Brody James P, Williams Brian A, Wold Barbara J, Quake Stephen R
Departments of Applied Physics and Biology, California Institute of Technology, Pasadena, CA 91125, USA.
Proc Natl Acad Sci U S A. 2002 Oct 1;99(20):12975-8. doi: 10.1073/pnas.162468199. Epub 2002 Sep 16.
DNA microarrays are important devices for high throughput measurements of gene expression, but no rational foundation has been established for understanding the sources of within-chip statistical error. We designed a specialized chip and protocol to investigate the distribution and magnitude of within-chip errors and discovered that, as expected from theoretical expectations, measurement errors follow a Lorentzian-like distribution, which explains the widely observed but unexplained ill-reproducibility in microarray data. Using this specially designed chip, we examined a data set of repeated measurements to extract estimates of the distribution and magnitude of statistical errors in DNA microarray measurements. Using the common "ratio of medians" method, we find that the measurements follow a Lorentzian-like distribution, which is problematic for subsequent analysis. We show that a method of analysis dubbed "median of ratios" yields a more Gaussian-like distribution of errors. Finally, we show that the bootstrap algorithm can be used to extract the best estimates of the error in the measurement.
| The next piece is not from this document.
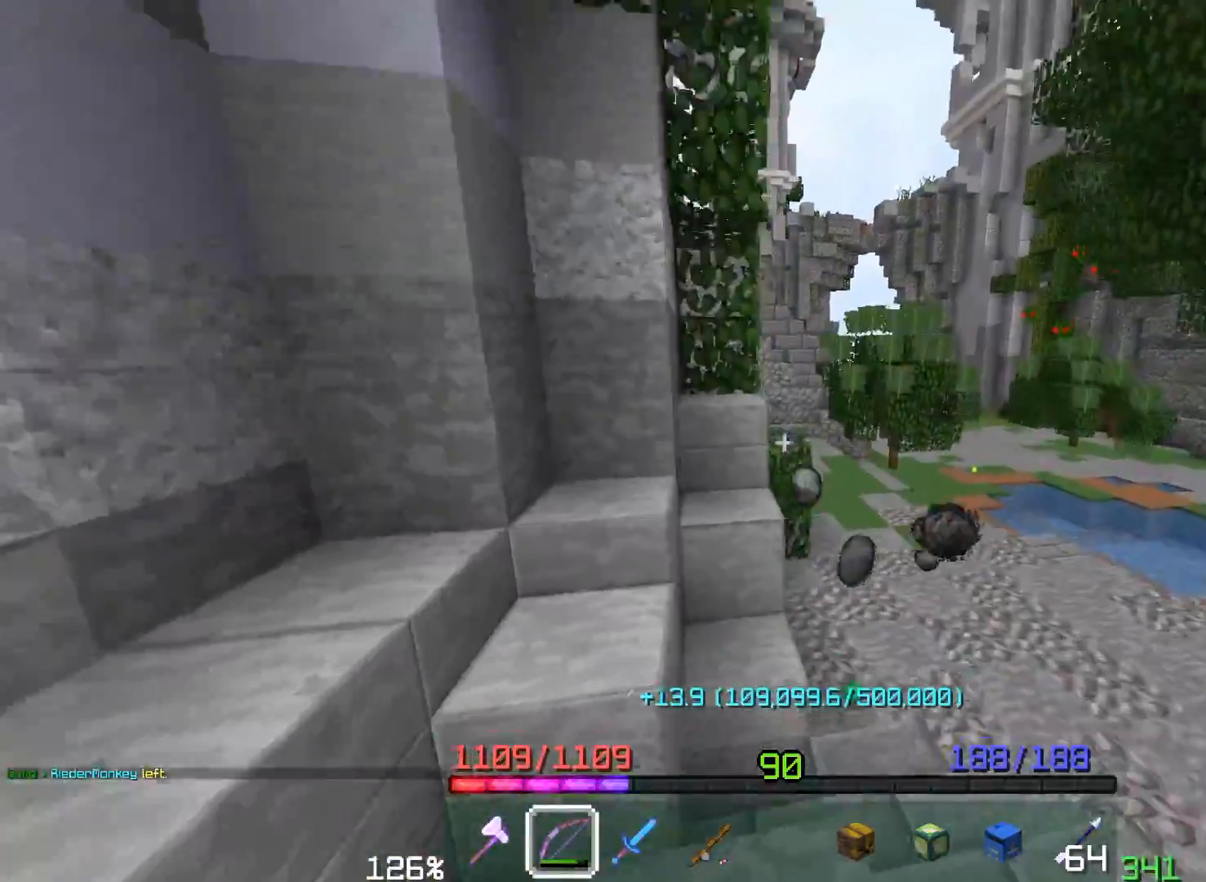
{"keys": [], "mouse": [], "events": [[117, "w", "down"], [150, "a", "down"], [183, "space", "down"], [317, "w", "up"], [333, "a", "up"], [400, "space", "up"]]}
Quantifying the statistical error in such measurements has important applications for estimating significance levels, clustering algorithms, and process optimization.
DNA微阵列是用于基因表达高通量测量的重要设备,但尚未建立起理解芯片内统计误差来源的合理基础。我们设计了一种专门的芯片和方案来研究芯片内误差的分布和大小,发现正如理论预期的那样,测量误差遵循类似洛伦兹分布,这解释了在微阵列数据中广泛观察到但未得到解释的不可重复性。使用这种专门设计的芯片,我们检查了一组重复测量数据集,以提取DNA微阵列测量中统计误差的分布和大小估计值。使用常见的“中位数比率”方法,我们发现测量值遵循类似洛伦兹分布,这对后续分析存在问题。我们表明,一种称为“比率中位数”的分析方法会产生更类似高斯分布的误差。最后,我们表明可以使用自助算法来提取测量误差的最佳估计值。量化此类测量中的统计误差在估计显著性水平、聚类算法和过程优化方面具有重要应用。